§ Task set
#1 Could you sum up the condensates article in two sentences?
#2 Could you write out everything in the condensates article from "In our last" down to "the same thing)." word for word?

§ Selected text
* * * * * * *
You are here

Fifty Shades of Condensates – Where is All This Condensate Going?

The surging production of condensate, or ultra-light crude oil, from America’s new shale-oil plays presents an opportunity that’s only just beginning to be recognized by much of the hydrocarbon market.  Historically U.S. condensates have been a tiny sliver of that market, usually blended into crude. Now there is just too much of the stuff, particularly in places that aren’t yet ready to process it in large quantities. In this next installment of Fifty Shades of Condensates we explore the constrained domestic demand for “raw” condensates at U.S. Gulf refineries and petrochemical plants, and the promising international outlets for condensate in Canada and Asia. Bottom line: unless the unlikely happens and the U.S. lifts restrictions on exporting “raw” condensate, producers, traders and other players will either be selling it here at a discount, or spending money to transform it to buy a little optionality. It’s all about spending the least they can to access pockets of demand, and first movers are already enjoying an advantage.

 [If you are new to condensates and you have not read the first three episodes in this series then reviewing them first will help, particularly Part 2 that covers definitions. Here are the links to Part 1 and Part 3.]

 

Make sense out of the interrelationships between crude oil, natural gas and NGLS.  RBN School of Energy brings the RBN Energy brand of energy market fundamentals to an intensive two-day course of study to be held Feb.12-13, 2013, at the St. Regis in Houston, TX.  For more information, see http://www.rbnenergy.com/save-the-date

 
In our last blog on this subject, we identified the condensate export problem. The U.S. Commerce Department has long restricted the export of domestically produced crude oil thanks to America’s dependence on imported, foreign oil. Regulations (in place before today’s shale-oil boom) actually include “lease condensate” extracted from oil wells in the official definition of “crude oil,” because it remains liquid at atmospheric pressure.  (Generally speaking, “raw” condensates and lease condensates are the same thing).
* * * * * * *
§ Given data
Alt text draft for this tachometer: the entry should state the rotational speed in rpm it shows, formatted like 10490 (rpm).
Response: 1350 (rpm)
* * * * * * *
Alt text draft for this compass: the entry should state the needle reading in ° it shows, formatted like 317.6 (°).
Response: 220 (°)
* * * * * * *
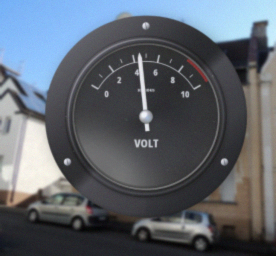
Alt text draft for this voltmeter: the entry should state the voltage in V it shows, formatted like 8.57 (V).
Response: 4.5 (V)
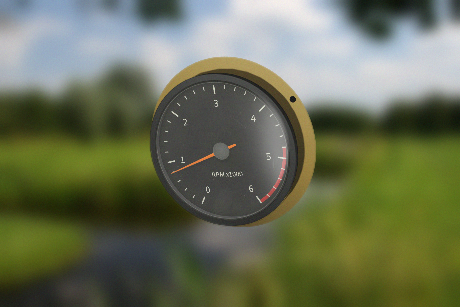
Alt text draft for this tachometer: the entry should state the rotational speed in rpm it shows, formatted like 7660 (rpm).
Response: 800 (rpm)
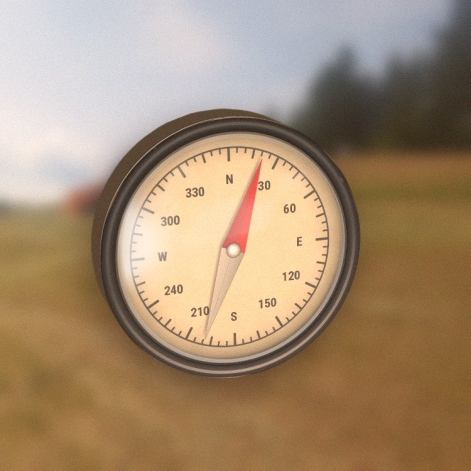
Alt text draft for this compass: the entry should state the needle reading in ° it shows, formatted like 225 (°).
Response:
* * * * * * *
§ Solution list
#1 Booming U.S. shale production of condensate, or ultra-light crude oil, has created more than the market can easily absorb: domestic demand for raw condensate at Gulf refineries and petrochemical plants is constrained, while Canada and Asia offer promising outlets. Because U.S. rules count lease condensate as crude oil and restrict its export, producers and traders must either sell it at home at a discount or spend money transforming it to reach pockets of demand.

#2
In our last blog on this subject, we identified the condensate export problem. The U.S. Commerce Department has long restricted the export of domestically produced crude oil thanks to America’s dependence on imported, foreign oil. Regulations (in place before today’s shale-oil boom) actually include “lease condensate” extracted from oil wells in the official definition of “crude oil,” because it remains liquid at atmospheric pressure.  (Generally speaking, “raw” condensates and lease condensates are the same thing).